__DIRECTIVE A__: List every person the pool hall recollection names.
__DIRECTIVE B__: Extend the pool hall recollection with a further paragraph, starting after its last sentence.

__SELECTED EXCERPT__:
⁂
When Dale my uncle and I were in Junior High School we discovered and made regular visits a pool hall called “Olympic Billiards” but known to all us kids as the “Snake Ranch”. Dale was 16 and was allowed to play pool there, and I too got to play even though I was but 14 because the owner, Mr. Red Crandel, recognized me as the son of Virginia, the woman who used to peddle wrapped sandwiches to his place during the depression.
“The Ranch” was a very special place for a number of reasons. One, we kids could hang out there for hours at end without having to pay a fee of any kind. Of course, when we wanted to shoot pool we had to pay. The place was always filled with thick smoke and low muttering conversation. Most of us kids were not very good at shooting pool, but sometimes a stranger would show up and begin a series of games with a local sharpshooter, called a “shark”. These were very special occasions because the “shark” almost always won by beating the local favorite. Sometimes a good deal of money rode on the outcome of these games.
Several times we actually witnessed an out of town shark “run the table” as many as twenty times without missing. We learned many tricks of the trade from watching them, but none of us kids ever really got very good at the game. Some of the local experts played “Snooker” on a special table which had smaller pockets than the regular tables. Also, there were “Billiard” tables that had no pockets on which players tried to have the white cue ball hit three different cushions before hitting the other two red balls. This was exclusively an experts’ game and we kids loved to stand around and watch the local experts have at it.
⁂
__ENTRIES PROVIDED__:
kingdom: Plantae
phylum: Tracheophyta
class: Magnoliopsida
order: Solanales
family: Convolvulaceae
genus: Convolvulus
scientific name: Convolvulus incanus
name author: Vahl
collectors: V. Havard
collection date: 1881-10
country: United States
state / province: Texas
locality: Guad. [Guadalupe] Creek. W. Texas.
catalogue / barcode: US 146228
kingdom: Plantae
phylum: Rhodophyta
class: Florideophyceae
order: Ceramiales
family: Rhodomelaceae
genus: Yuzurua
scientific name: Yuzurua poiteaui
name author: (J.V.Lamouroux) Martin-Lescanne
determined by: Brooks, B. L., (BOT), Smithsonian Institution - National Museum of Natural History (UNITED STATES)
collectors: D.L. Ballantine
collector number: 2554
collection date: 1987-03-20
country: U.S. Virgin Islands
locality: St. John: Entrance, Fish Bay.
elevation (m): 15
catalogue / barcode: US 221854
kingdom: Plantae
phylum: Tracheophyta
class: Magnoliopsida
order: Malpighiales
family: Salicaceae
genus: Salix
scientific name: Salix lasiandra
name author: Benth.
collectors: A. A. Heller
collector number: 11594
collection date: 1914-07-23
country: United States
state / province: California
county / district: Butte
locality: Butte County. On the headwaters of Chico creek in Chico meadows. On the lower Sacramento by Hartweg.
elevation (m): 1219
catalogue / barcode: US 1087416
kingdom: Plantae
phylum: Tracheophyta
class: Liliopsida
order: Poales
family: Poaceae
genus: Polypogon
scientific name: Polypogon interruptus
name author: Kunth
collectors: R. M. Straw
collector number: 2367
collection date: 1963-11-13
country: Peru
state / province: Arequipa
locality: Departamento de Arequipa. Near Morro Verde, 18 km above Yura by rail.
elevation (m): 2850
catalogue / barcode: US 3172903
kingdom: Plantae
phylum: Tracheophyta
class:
⁂
__EXERCISE RESULT A__: Dale, Mr. Red Crandel, Virginia

__EXERCISE RESULT B__:
Once, when the Junior high Principle tried to get the kids to stop going to “The Ranch” he made a speech in the Assembly and warned us not to spend time down at the “Reptile Farm”. I guess he thought that the words “Snake Ranch” were too Riske’ for young kids to hear. When he said those words the whole auditorium broke out in raucous laughter. I don’t think anyone ever got expelled for visiting the “Snake ranch.”
The thing about my being allowed to frequent “The Ranch” because the owner knew my mother was not a rare occurrence. My mother had eventually become the owner of a popular restaurant in town after twenty years selling hand-wrapped sandwiches and slinging has in other people’s restaurants. She was well-known and highly respected. Thus it was that I could hardly go anywhere in our town of 30,000 without being recognized. Over the ensuing years whenever I returned to town for a visit, people who did not even know me would recognize me as “Virginia’s Boy.”
Often when Dale and I were there the phone would ring and Red, after answering it, would call out “Dale McGinnis” so he could come and talk with his mom about where he was supposed to be and what he was supposed to be doing. I really liked to play pool, especially “Stars and Stripes” (solid-colored balls verses striped-balls), but I never ever really got to be any good at it. Although many of the adults played for money, we never did.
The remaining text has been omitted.